→ What is expected: When you reach the line containing "запуска кода решений", stop after it; until then, copy each line of the listing exactly, starting with the first.

→ Material for this task:

>>

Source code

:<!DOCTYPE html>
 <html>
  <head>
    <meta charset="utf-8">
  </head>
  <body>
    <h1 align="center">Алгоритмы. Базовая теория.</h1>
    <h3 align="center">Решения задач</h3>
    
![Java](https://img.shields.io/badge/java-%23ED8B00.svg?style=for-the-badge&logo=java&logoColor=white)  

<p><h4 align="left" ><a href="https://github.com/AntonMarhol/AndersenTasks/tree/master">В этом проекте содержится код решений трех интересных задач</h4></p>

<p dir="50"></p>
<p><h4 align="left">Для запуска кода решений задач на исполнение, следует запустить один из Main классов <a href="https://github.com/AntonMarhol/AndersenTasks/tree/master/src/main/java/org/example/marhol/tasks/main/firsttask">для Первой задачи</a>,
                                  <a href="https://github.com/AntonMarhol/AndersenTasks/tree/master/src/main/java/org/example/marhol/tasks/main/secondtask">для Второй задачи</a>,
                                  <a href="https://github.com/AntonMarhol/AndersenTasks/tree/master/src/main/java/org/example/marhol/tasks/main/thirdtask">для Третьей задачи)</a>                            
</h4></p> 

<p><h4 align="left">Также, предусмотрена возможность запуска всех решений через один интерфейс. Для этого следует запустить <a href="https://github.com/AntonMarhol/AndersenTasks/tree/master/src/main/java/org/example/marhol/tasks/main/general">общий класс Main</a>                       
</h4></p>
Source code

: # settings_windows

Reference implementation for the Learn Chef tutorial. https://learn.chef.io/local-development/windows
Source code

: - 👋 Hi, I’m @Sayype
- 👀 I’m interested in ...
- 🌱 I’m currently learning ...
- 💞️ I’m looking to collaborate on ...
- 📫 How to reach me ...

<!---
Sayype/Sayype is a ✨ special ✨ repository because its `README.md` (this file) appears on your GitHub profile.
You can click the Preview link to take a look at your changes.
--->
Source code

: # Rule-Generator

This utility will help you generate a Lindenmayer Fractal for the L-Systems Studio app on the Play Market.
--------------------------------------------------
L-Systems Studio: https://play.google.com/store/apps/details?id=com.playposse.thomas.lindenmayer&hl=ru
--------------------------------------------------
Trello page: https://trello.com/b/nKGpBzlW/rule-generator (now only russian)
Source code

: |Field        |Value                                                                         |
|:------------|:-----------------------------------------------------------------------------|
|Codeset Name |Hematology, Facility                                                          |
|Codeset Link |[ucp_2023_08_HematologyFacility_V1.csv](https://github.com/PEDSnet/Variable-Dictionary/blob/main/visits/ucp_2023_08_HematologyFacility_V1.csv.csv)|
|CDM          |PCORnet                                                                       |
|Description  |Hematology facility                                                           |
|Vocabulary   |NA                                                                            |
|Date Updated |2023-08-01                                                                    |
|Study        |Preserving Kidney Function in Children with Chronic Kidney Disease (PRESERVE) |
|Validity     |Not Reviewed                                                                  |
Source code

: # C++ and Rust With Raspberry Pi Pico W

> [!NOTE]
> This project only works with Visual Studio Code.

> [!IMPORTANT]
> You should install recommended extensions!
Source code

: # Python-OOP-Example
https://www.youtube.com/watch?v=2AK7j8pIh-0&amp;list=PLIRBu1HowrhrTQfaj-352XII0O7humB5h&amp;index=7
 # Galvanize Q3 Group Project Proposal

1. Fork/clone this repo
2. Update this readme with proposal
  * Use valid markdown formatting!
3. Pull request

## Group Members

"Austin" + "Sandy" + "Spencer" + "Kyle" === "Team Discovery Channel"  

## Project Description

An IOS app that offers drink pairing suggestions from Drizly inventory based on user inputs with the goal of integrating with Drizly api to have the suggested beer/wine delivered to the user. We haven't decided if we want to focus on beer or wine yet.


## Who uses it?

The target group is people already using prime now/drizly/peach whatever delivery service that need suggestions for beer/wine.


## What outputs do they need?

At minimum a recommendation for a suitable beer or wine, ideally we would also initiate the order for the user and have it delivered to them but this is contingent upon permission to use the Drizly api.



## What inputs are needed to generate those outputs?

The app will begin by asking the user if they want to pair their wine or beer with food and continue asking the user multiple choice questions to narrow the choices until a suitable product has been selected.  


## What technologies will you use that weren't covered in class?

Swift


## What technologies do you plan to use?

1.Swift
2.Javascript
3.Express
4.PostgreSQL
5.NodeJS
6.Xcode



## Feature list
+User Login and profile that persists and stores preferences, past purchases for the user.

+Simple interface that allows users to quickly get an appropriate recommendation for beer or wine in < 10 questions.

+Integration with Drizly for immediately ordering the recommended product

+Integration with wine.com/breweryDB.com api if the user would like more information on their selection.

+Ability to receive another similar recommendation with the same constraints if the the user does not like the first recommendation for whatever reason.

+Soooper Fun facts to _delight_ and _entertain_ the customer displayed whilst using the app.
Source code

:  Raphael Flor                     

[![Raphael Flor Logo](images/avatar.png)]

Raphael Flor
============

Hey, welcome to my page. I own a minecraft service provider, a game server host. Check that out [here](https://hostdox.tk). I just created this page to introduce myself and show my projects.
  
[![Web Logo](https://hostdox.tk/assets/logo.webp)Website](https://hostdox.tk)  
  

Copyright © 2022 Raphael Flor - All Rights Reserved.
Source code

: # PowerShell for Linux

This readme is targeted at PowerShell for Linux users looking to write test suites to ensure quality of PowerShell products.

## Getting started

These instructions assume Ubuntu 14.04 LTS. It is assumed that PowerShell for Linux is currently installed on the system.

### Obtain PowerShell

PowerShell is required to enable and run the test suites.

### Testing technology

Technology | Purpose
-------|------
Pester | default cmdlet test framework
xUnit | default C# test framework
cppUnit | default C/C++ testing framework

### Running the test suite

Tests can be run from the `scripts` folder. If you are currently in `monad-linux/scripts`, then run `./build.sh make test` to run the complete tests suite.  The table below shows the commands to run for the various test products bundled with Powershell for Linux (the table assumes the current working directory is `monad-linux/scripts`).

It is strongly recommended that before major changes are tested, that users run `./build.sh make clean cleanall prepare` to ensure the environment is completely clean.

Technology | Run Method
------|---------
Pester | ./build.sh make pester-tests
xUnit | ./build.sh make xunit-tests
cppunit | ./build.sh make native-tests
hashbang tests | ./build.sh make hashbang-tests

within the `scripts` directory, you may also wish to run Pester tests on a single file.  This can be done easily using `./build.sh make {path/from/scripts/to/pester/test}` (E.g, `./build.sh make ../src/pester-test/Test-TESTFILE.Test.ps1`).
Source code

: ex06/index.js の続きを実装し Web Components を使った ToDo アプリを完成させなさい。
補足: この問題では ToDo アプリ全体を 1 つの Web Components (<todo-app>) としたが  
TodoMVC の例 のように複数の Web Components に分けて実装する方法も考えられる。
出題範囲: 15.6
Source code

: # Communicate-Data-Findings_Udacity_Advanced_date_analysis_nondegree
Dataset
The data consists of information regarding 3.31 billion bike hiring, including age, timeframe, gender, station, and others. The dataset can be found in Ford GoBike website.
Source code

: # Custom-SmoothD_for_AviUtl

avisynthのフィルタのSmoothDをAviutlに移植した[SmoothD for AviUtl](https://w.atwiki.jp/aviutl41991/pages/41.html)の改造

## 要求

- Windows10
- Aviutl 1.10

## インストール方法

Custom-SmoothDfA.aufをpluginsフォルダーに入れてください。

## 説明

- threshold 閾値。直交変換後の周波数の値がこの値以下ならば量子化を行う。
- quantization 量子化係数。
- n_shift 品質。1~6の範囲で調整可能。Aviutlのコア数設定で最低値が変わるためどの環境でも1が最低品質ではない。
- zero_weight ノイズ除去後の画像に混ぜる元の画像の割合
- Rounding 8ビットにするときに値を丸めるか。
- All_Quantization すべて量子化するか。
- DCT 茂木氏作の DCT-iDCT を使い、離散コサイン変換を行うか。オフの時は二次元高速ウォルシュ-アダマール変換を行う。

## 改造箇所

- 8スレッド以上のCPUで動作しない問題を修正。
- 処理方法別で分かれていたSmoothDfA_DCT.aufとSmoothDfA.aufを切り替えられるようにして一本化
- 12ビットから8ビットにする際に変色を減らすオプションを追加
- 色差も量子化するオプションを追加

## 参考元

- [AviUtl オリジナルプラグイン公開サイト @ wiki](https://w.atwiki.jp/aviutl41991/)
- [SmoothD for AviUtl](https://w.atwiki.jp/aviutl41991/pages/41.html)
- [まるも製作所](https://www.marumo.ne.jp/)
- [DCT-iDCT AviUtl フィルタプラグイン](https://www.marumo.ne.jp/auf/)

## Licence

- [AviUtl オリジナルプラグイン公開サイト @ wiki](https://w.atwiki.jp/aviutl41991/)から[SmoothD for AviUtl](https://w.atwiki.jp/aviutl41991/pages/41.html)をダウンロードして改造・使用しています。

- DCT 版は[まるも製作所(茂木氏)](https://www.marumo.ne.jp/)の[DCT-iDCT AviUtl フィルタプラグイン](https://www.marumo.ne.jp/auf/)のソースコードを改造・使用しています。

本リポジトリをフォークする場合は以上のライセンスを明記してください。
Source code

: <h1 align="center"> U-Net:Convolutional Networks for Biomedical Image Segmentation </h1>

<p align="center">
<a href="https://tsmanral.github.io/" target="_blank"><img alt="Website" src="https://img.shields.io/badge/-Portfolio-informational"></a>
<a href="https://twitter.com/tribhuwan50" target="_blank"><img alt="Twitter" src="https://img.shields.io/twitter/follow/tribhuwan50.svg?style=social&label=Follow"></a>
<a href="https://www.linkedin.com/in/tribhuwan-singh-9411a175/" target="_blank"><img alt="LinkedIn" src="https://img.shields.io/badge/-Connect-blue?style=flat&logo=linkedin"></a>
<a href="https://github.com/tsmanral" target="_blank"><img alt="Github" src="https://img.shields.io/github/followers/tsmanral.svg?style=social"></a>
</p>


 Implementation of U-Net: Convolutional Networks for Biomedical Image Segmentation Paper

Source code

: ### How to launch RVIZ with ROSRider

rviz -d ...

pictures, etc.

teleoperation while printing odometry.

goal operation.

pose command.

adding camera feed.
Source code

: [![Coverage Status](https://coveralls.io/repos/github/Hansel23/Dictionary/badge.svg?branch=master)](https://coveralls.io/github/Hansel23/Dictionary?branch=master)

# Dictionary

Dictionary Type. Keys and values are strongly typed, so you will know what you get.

<<

→ Task answer:
Source code

:<!DOCTYPE html>
 <html>
  <head>
    <meta charset="utf-8">
  </head>
  <body>
    <h1 align="center">Алгоритмы. Базовая теория.</h1>
    <h3 align="center">Решения задач</h3>
    
![Java](https://img.shields.io/badge/java-%23ED8B00.svg?style=for-the-badge&logo=java&logoColor=white)  

<p><h4 align="left" ><a href="https://github.com/AntonMarhol/AndersenTasks/tree/master">В этом проекте содержится код решений трех интересных задач</h4></p>

<p dir="50"></p>
<p><h4 align="left">Для запуска кода решений задач на исполнение, следует запустить один из Main классов <a href="https://github.com/AntonMarhol/AndersenTasks/tree/master/src/main/java/org/example/marhol/tasks/main/firsttask">для Первой задачи</a>,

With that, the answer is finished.